- What is being asked:
Look through the entries below and report every line that has "Choose".

Extracted page text data:
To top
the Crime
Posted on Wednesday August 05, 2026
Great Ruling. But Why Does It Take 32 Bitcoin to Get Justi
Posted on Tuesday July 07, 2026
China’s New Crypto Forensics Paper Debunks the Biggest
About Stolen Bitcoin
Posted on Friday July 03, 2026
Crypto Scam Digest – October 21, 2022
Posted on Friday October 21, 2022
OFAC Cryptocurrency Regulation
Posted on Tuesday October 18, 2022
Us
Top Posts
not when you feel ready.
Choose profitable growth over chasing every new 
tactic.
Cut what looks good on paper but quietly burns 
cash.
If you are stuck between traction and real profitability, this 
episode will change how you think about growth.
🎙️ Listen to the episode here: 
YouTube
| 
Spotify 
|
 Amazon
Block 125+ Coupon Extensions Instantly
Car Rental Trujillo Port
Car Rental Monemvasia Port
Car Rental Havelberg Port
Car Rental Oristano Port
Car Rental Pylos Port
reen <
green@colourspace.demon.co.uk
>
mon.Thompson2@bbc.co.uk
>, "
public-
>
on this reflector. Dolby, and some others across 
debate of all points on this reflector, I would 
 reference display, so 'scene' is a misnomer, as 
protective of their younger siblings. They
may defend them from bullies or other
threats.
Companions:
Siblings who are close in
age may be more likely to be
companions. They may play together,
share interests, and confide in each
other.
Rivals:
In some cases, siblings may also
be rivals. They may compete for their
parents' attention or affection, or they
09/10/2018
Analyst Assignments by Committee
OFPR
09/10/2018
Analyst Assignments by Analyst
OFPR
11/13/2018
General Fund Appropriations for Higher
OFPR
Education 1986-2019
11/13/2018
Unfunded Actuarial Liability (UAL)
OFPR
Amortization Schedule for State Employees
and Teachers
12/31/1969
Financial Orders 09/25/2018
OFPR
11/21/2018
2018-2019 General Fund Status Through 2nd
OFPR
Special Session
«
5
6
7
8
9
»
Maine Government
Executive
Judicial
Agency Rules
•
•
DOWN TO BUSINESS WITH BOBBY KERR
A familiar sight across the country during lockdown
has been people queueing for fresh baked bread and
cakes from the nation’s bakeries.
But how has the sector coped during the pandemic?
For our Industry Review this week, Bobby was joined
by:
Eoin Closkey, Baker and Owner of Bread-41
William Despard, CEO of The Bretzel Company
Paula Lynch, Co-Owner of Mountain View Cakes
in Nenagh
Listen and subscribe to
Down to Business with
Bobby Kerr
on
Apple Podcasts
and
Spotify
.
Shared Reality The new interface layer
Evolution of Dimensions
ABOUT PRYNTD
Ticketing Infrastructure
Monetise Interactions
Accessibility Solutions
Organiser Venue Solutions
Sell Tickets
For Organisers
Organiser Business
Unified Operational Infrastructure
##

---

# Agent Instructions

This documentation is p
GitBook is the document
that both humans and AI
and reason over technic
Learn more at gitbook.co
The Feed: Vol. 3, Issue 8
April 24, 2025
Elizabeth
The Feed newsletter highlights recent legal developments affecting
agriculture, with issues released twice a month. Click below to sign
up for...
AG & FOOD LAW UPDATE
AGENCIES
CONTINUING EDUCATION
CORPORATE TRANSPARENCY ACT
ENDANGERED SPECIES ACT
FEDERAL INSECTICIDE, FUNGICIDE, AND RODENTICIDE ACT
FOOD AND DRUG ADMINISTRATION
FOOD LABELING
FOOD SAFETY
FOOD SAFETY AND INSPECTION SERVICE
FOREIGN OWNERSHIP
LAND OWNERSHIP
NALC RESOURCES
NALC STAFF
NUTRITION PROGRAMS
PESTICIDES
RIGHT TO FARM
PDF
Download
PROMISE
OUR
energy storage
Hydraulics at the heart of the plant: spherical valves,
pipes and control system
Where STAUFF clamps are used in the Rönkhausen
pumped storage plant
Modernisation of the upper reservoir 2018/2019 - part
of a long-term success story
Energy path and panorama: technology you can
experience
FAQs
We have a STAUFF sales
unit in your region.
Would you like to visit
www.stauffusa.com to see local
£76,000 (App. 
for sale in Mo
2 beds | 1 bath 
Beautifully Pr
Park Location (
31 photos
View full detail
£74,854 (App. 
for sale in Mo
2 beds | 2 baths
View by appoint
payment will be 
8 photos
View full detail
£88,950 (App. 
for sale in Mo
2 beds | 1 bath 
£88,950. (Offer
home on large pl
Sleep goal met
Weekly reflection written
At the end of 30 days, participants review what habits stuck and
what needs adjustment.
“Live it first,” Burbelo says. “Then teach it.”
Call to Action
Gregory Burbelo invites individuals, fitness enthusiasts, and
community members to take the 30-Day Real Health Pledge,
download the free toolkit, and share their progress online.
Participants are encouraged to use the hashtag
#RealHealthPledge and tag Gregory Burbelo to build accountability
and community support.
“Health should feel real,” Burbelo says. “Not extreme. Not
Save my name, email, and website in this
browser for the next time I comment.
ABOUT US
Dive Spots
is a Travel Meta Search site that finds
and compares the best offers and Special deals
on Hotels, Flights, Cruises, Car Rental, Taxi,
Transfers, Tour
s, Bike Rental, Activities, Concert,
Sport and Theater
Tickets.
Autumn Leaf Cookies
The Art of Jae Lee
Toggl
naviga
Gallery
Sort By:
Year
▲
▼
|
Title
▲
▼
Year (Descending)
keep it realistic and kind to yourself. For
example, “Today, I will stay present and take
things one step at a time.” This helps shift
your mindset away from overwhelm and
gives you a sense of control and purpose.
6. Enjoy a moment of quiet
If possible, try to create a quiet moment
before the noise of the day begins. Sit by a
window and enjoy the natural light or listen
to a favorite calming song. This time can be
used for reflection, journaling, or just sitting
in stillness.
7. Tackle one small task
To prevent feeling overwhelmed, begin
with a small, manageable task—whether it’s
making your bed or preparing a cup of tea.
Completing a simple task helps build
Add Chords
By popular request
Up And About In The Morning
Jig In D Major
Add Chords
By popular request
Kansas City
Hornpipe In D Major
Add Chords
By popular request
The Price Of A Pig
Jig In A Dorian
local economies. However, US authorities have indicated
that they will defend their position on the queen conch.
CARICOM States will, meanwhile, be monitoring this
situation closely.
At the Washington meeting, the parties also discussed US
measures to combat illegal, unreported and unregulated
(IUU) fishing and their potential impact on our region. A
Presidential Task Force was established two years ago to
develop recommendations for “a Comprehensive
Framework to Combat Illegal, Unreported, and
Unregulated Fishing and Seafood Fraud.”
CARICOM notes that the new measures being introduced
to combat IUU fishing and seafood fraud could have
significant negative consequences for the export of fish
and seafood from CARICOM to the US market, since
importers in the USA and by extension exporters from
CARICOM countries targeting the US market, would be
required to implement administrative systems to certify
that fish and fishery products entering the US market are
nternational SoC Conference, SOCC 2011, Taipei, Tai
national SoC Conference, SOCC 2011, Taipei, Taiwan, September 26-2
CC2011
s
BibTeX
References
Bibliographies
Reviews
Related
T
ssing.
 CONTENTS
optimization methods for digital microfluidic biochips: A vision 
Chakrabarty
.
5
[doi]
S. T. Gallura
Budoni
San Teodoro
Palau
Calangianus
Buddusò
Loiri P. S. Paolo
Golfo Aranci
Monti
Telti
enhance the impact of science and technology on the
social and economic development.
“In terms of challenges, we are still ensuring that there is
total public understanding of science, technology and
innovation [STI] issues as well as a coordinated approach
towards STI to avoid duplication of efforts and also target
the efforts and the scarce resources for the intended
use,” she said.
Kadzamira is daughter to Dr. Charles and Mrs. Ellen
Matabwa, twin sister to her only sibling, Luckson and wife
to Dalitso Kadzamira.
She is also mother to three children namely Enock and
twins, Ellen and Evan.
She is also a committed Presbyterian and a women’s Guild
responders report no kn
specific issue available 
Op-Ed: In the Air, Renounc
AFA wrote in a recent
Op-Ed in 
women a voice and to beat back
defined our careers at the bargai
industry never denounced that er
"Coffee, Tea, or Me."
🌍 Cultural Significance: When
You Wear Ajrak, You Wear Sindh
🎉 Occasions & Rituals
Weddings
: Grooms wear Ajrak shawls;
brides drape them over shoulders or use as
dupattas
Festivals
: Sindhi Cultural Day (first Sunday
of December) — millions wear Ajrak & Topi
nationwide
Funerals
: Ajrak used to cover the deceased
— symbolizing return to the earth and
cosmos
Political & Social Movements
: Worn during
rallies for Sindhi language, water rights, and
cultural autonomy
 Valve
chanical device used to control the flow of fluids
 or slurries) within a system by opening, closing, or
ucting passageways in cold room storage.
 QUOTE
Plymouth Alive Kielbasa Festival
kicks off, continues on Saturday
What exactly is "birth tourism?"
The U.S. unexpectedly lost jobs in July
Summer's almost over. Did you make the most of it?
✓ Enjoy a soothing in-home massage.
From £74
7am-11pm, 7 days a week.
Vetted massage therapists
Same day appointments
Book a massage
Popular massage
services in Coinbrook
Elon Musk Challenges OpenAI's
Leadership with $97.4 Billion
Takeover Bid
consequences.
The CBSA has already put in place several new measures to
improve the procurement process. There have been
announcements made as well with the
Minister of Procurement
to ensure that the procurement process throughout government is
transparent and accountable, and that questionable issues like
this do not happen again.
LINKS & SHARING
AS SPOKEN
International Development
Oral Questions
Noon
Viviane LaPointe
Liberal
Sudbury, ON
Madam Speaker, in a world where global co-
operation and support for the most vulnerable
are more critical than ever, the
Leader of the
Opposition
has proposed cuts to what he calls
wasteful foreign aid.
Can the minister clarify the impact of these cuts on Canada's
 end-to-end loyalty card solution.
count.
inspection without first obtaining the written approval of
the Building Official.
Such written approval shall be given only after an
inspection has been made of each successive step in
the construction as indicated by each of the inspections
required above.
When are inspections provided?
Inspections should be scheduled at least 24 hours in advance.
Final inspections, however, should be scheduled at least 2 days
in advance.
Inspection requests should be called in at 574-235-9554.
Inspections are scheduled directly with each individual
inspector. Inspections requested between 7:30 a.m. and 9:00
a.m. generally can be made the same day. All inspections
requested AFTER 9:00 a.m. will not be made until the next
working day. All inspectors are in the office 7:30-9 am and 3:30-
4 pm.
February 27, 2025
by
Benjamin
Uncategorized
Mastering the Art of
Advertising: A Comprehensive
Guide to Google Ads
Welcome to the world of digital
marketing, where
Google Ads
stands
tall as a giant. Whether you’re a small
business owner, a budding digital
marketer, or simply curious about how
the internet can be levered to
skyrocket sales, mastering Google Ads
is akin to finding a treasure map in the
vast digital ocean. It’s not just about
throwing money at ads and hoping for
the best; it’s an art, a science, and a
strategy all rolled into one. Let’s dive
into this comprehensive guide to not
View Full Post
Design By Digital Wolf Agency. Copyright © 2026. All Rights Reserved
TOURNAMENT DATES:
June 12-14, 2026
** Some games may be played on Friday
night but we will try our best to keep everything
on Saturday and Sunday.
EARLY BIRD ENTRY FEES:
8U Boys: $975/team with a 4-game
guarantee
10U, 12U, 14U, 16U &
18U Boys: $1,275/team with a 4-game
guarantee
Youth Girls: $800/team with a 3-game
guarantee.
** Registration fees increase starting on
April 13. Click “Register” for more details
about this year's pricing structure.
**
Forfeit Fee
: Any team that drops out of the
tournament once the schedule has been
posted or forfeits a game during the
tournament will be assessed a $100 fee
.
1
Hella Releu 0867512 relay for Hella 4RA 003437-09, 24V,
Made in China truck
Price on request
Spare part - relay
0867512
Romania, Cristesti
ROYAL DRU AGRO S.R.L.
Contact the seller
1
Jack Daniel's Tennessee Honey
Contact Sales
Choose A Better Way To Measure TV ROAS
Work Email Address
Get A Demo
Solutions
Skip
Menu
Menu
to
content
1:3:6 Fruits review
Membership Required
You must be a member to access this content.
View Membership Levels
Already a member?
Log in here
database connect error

- Result below:
Choose profitable growth over chasing every new 
Choose A Better Way To Measure TV ROAS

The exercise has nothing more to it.